It sounds lke the union movement in the US has a lot of maturing to do. Unions in Australia look after the rights of their members and a big part of this is collective bargaining. Large employers have decent sized teams working out employment conditions, and the union (or group of unions) is a reasonable counter to this. Otherwise you have a team of 5-10 professional negotiators 'negotiating' with employees one-on-one.
When industrial action is called for by the more mature unions, participation is voluntary. I was a member of a union that represented clerical and technical people in the electricity and local government industries. I had the choice of not striking, and when I did I was able to record that as protected industrial action. It gave my supervisor's manager a bit of a panic as he had to record it, and it wasn't usual for a professional engineer to strike (just for the day). The blue collar union that represented the electricians had very high turnouts, and the 'association' representing managers and professional engineers didn't get too many people taking part.

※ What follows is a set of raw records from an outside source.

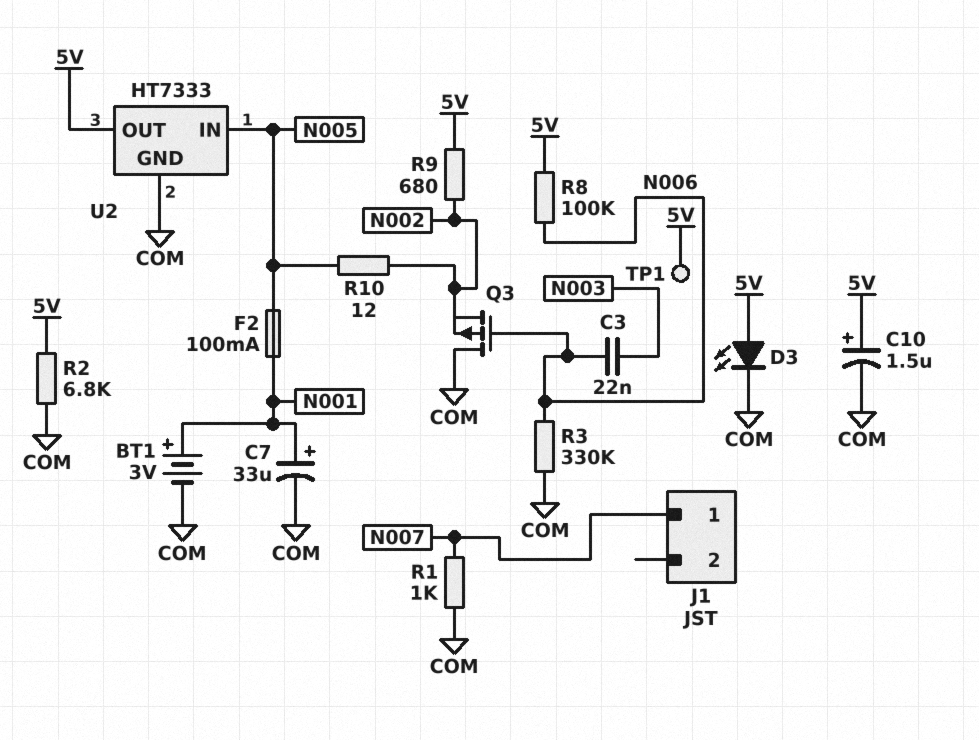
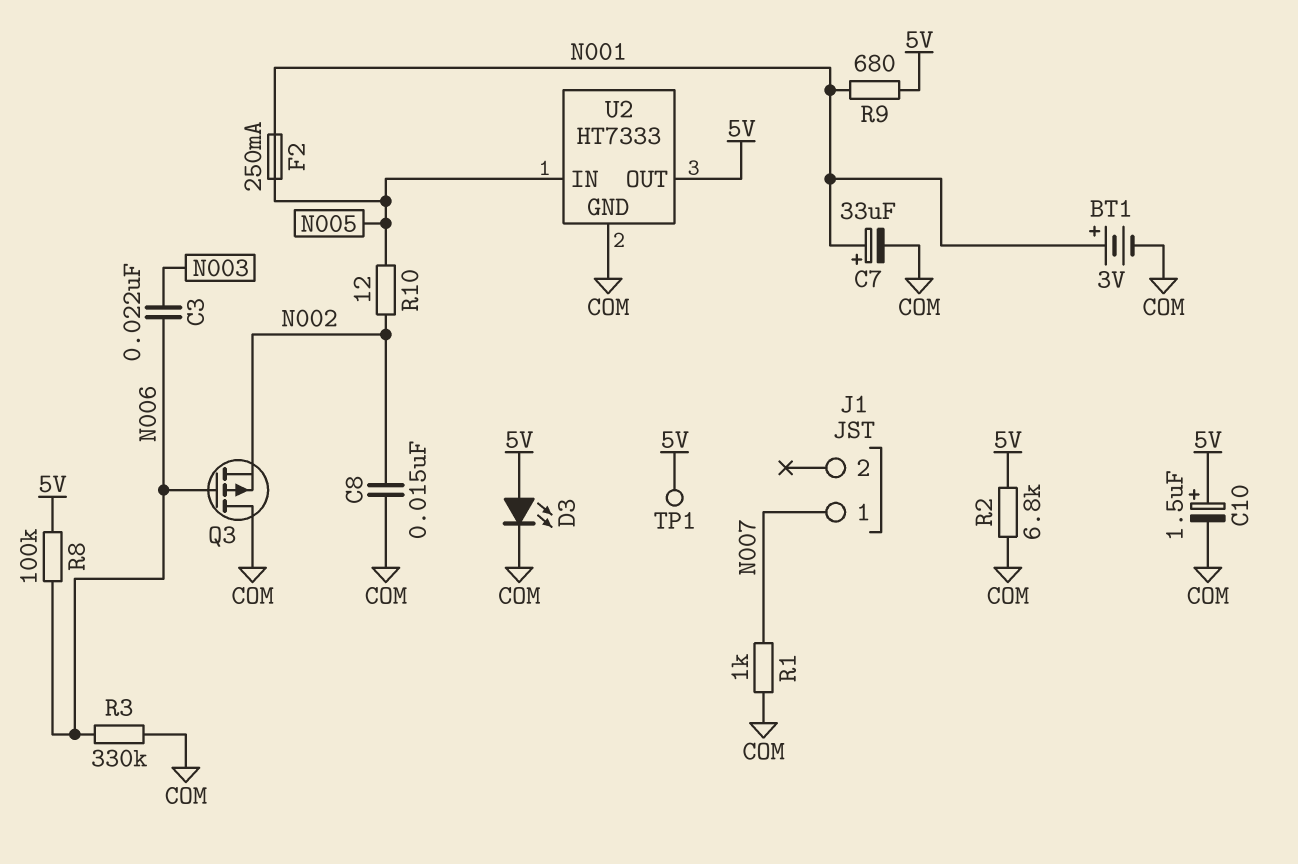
C8: none -> 15nF (COM, N002)
F2: 100mA (N001, N005) -> 250mA (N001, N005)
R9: 680 (5V, N002) -> 680 (5V, N001)

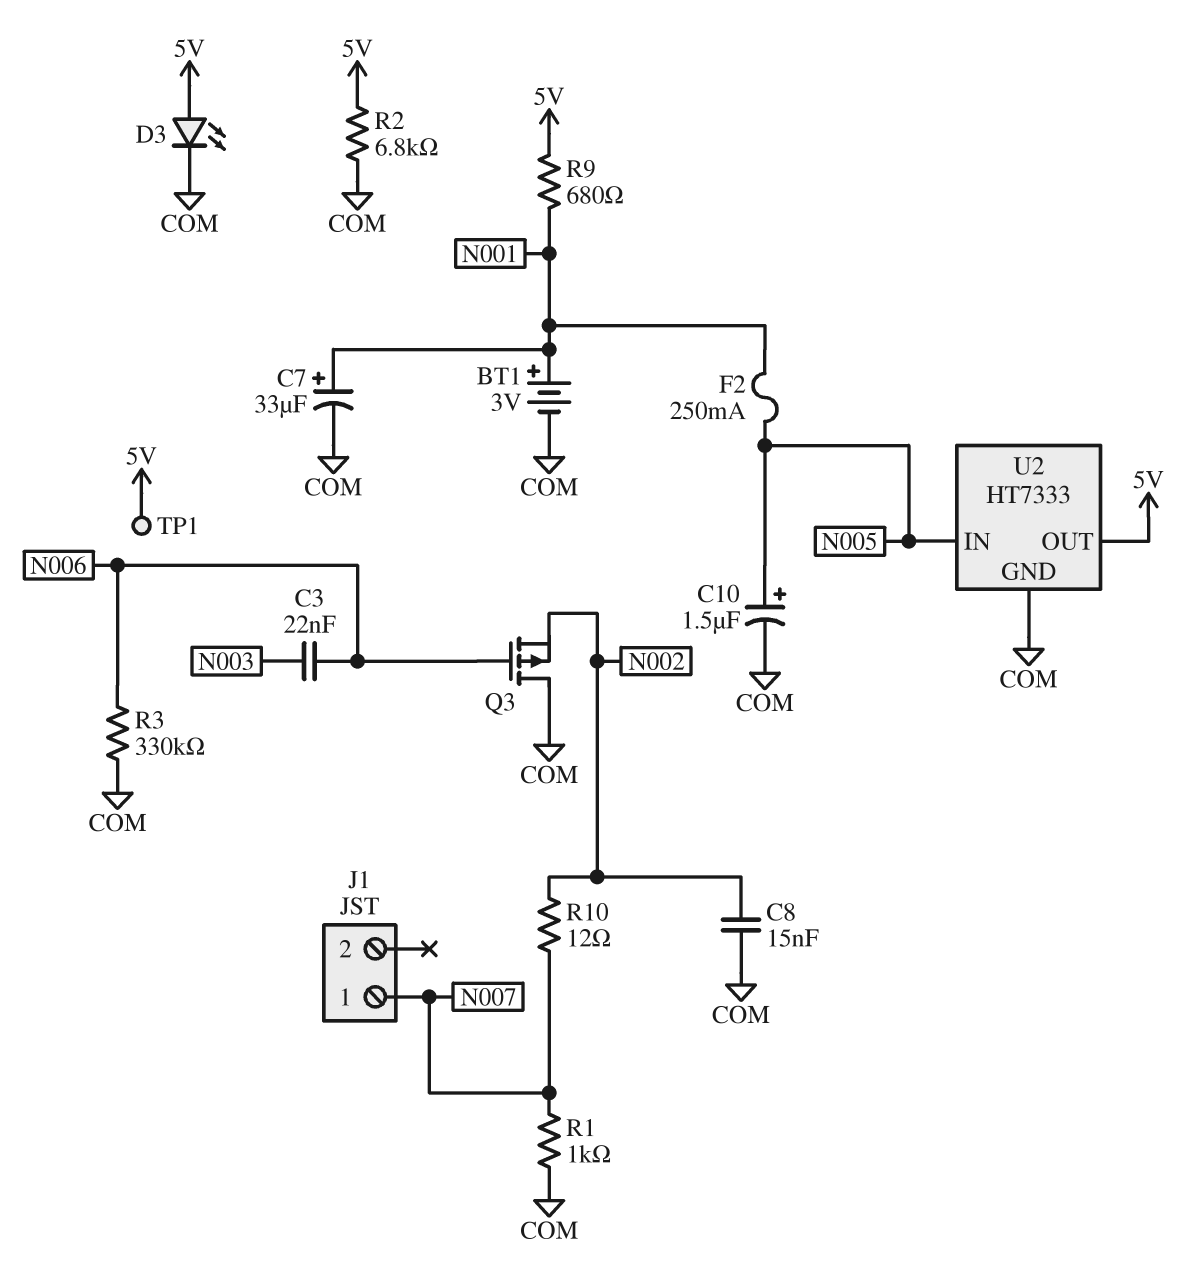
C10: 1.5uF (plus 5V, minus COM) -> 1.5uF (plus N005, minus COM)
R8: 100k (5V, N006) -> none
R10: 12 (N002, N005) -> 12 (N002, N007)

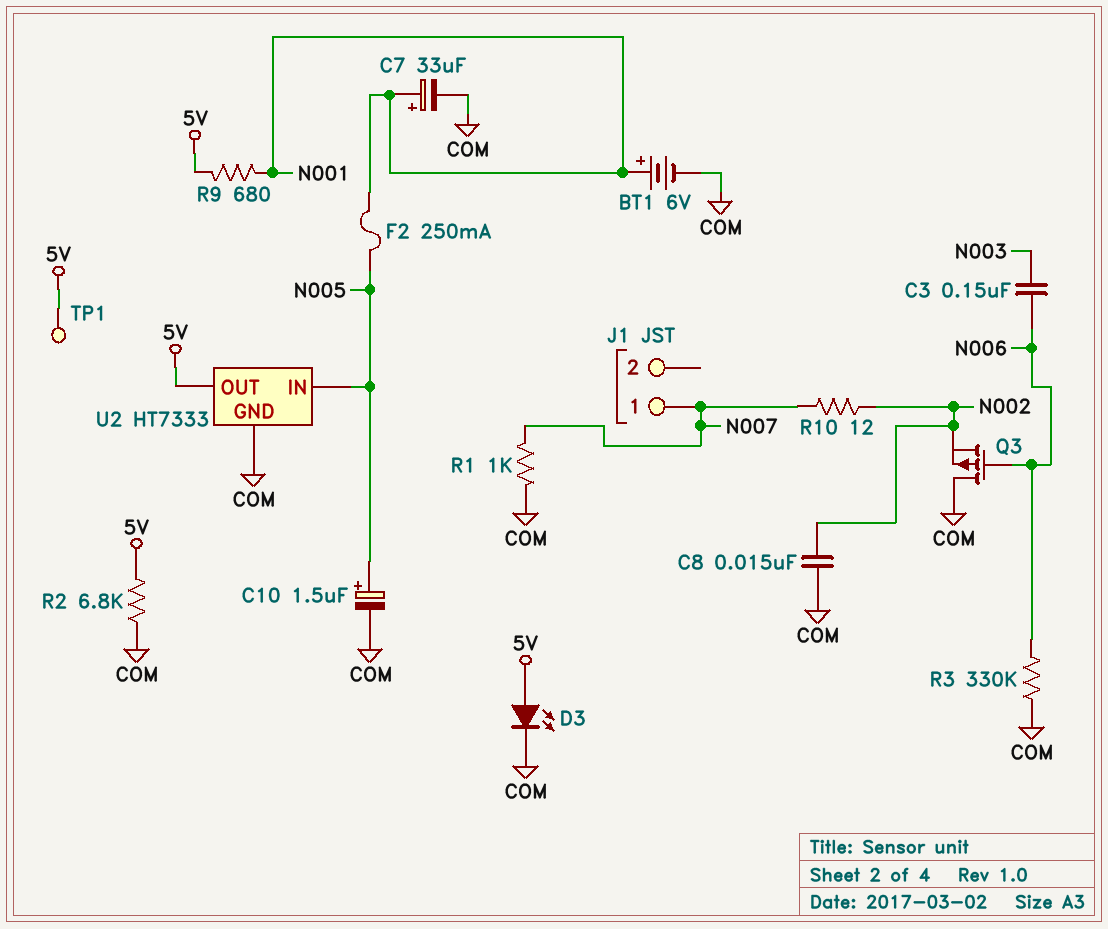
BT1: 3V (plus N001, minus COM) -> 6V (plus N001, minus COM)
C3: 22nF (N003, N006) -> 150nF (N003, N006)

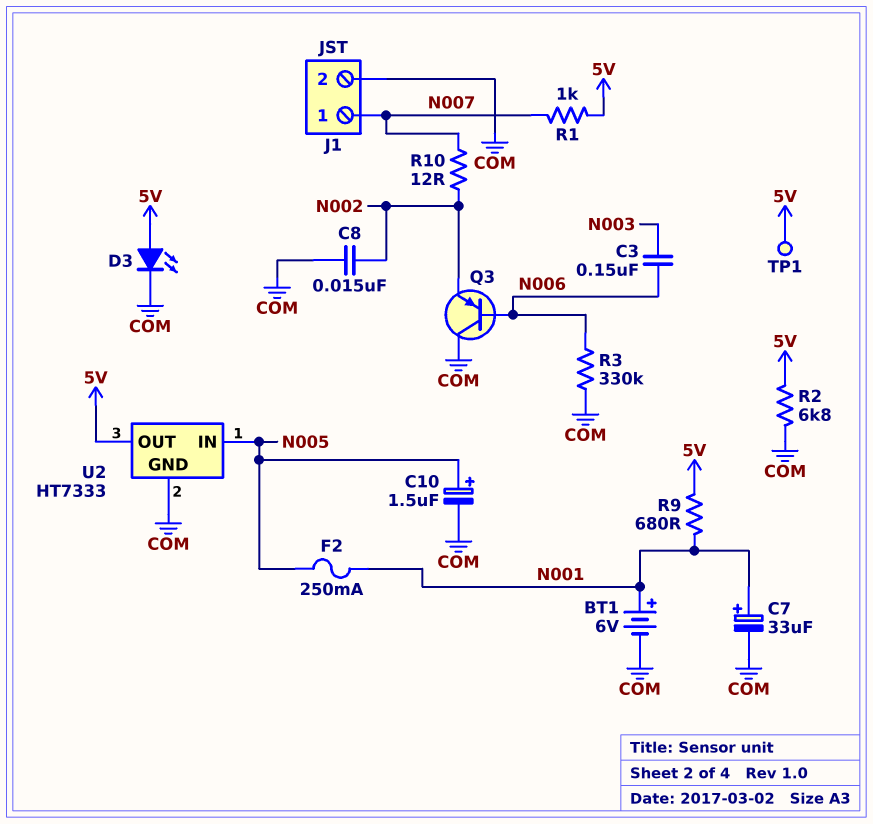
J1 pin 2: none -> COM
Q3: PMOS (G N006, D COM, S N002) -> PNP (B N006, C COM, E N002)
R1: 1k (COM, N007) -> 1k (5V, N007)

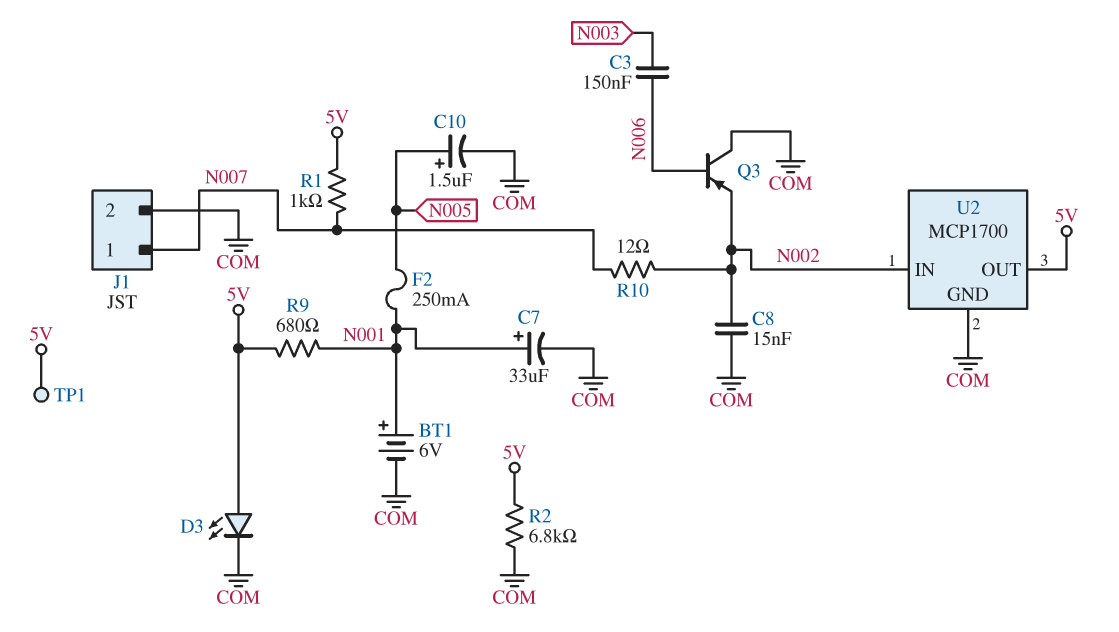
R3: 330k (COM, N006) -> none
U2: HT7333 -> MCP1700
U2 pin IN: N005 -> N002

Promotion is on the basis of merit in the power industry, and the 'last on, first off' rules are pretty much legislated out of existence. Some unions do make rediculous demands when they think they have management over a barrel, and sometimes that results in jobs going overseas. Heinz were put in that position, and rather cave in to Australian union demands they expanded a factory in New Zealand instead.
A union that cares about the welfare of its members is also happy for an unsafe or dangerous worker to be shown the door. If workers bypass safety devices on a machine then they will get little support from their union, and rightly so.
Perhaps the US is just a few years behind the rest in the maturity of unions?